Extract to read:
━━━━━━━━━━━━━━━━━━━━━━━━━━━━━━
Introduction to the practical part of TAB2025

5. Introduction to the practical part of TAB2025#

5.1. Welcome to the practice material of TAB2025!#

In this part of the course, you will learn search techniques and algorithms. All the algorithms you that you will implement in this part are based on the search algorithms that you have learned in the theoretical part of the course. The main goal of this part is to give you a hands-on experience of implementing search algorithms and understanding how they work. We will especially focus on those problems whose nature is NP hard. And we will try to implement a series of techniques or euristics that are able to give us the solution or an approximation to it in an optimal time.

5.1.1. How we are going to start?#

As an engineer, you will have to set up your environment to start working on the practical part of the course. We will use Python as the programming language for this part of the course. You can use any IDE or text editor to write your code. However, we recommend using Jupyter Notebook as it is a very good tool for writing and running code. You can also use Google Colab to run your code in the cloud. This last option is not recommended as it may be slow and you may have to wait for a long time to get the results.
━━━━━━━━━━━━━━━━━━━━━━━━━━━━━━
Supplied material:
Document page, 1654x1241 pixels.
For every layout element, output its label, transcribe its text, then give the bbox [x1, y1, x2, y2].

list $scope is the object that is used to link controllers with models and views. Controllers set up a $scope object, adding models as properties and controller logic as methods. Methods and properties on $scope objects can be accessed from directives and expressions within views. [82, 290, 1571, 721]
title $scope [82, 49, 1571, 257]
━━━━━━━━━━━━━━━━━━━━━━━━━━━━━━
Work to complete: Which tool does the course introduction recommend for writing and running code?

Solved exercise: Jupyter Notebook